■ **ASSIGNMENT**:
The lines to copy are those in the listing that hold the word "SELECT".

■ **MATERIAL PROVIDED**:
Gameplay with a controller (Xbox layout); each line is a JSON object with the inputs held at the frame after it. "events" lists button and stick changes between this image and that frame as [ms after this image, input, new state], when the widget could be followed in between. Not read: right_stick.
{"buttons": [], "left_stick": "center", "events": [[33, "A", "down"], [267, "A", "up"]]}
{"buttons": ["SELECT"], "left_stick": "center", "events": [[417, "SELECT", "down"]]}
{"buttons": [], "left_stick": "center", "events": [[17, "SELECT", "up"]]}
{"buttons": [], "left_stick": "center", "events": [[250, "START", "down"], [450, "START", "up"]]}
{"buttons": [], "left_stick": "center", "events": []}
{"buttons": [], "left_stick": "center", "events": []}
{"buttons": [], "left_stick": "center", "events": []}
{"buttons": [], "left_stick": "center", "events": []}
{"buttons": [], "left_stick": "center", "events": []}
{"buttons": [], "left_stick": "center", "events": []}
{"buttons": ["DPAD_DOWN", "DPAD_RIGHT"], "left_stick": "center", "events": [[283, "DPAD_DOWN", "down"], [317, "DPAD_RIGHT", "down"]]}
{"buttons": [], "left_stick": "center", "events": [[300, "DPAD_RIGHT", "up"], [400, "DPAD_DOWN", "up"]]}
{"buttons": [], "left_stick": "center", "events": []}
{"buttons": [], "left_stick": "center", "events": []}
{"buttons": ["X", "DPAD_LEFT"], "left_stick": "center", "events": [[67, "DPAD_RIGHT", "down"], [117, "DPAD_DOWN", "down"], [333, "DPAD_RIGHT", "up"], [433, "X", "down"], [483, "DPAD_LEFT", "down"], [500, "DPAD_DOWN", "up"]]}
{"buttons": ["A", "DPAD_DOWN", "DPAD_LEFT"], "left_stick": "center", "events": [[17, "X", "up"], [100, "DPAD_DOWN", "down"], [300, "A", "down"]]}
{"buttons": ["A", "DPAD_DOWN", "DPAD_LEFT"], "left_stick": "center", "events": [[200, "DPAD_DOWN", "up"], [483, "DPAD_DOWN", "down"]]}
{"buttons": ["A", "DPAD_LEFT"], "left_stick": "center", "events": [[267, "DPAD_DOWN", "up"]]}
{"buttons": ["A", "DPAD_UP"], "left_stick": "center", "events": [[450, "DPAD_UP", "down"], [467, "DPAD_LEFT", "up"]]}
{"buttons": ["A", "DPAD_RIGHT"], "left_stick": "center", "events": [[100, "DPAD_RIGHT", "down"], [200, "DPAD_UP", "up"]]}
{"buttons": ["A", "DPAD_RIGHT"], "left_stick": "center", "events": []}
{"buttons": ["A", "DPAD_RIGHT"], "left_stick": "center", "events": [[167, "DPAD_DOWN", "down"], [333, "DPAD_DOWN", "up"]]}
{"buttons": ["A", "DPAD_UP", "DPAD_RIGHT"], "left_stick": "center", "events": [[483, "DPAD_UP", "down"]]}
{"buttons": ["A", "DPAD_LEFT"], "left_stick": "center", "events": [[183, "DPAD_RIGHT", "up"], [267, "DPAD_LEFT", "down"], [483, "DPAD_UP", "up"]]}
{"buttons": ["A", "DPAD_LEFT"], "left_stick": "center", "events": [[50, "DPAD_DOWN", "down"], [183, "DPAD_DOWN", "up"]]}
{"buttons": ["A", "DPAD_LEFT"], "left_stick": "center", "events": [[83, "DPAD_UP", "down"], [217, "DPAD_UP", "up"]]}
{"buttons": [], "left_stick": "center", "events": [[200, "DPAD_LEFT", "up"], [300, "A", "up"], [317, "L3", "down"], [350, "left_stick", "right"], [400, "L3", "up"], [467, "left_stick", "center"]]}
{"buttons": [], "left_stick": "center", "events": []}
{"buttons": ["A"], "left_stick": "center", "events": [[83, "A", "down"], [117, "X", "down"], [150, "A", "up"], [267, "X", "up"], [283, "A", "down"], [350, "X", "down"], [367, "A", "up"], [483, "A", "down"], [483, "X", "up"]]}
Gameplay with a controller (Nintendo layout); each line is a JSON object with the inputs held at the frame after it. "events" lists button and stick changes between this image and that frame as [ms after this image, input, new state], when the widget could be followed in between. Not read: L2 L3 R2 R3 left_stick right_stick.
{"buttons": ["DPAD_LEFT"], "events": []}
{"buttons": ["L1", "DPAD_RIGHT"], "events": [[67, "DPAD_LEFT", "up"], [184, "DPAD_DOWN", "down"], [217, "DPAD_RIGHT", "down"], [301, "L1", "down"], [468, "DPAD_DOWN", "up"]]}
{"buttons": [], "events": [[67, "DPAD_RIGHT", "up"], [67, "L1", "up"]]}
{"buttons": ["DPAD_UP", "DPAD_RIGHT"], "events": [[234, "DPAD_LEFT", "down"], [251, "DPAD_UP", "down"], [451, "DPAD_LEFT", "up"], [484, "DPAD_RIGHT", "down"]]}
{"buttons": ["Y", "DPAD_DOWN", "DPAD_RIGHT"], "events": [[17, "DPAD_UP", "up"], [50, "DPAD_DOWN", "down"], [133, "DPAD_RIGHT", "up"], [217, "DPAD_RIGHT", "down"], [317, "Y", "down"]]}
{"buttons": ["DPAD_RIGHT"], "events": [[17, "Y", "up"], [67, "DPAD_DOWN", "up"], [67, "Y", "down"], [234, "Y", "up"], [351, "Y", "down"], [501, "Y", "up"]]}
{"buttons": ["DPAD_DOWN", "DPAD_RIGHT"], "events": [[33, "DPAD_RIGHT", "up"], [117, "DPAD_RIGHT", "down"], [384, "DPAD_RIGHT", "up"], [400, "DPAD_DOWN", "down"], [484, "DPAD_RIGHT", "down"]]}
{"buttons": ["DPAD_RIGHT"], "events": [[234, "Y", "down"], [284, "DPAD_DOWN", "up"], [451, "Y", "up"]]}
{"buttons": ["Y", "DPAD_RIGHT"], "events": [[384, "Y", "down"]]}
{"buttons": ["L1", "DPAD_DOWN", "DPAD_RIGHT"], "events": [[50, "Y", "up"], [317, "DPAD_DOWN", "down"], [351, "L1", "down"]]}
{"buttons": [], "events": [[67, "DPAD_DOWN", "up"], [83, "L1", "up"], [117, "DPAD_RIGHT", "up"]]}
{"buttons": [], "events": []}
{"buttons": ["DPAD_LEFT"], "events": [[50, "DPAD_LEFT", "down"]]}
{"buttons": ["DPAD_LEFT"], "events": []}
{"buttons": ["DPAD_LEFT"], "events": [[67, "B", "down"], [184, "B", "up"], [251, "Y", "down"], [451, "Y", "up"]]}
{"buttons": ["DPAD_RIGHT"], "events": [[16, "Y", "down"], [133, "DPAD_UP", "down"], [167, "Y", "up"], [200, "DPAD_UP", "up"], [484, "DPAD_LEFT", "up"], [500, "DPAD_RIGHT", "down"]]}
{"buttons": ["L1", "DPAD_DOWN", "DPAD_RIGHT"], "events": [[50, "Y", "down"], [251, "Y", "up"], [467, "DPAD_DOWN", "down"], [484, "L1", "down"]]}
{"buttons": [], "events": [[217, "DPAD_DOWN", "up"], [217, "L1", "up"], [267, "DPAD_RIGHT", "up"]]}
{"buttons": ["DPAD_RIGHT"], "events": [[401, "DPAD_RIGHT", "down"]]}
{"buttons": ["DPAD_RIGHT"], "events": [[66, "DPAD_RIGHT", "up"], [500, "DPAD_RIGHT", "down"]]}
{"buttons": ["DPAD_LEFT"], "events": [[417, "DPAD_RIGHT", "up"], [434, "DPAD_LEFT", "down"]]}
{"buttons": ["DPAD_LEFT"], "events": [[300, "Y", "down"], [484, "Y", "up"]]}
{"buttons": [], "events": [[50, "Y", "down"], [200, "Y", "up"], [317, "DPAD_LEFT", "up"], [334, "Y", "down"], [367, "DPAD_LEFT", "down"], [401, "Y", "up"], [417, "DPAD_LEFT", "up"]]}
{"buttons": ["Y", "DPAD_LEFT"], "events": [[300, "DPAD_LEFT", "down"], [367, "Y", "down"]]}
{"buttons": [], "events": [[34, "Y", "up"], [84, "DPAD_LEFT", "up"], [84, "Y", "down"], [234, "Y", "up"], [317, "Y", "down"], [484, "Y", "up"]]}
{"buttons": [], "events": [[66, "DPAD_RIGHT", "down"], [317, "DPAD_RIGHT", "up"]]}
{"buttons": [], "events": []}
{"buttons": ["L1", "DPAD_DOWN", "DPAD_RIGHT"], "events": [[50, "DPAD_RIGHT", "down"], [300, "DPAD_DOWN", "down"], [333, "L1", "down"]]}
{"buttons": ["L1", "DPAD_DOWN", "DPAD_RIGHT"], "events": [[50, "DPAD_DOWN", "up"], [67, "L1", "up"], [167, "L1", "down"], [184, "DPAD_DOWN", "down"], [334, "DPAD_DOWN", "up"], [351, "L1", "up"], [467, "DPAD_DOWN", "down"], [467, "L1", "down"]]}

■ **TASK ANSWER**:
{"buttons": ["SELECT"], "left_stick": "center", "events": [[417, "SELECT", "down"]]}
{"buttons": [], "left_stick": "center", "events": [[17, "SELECT", "up"]]}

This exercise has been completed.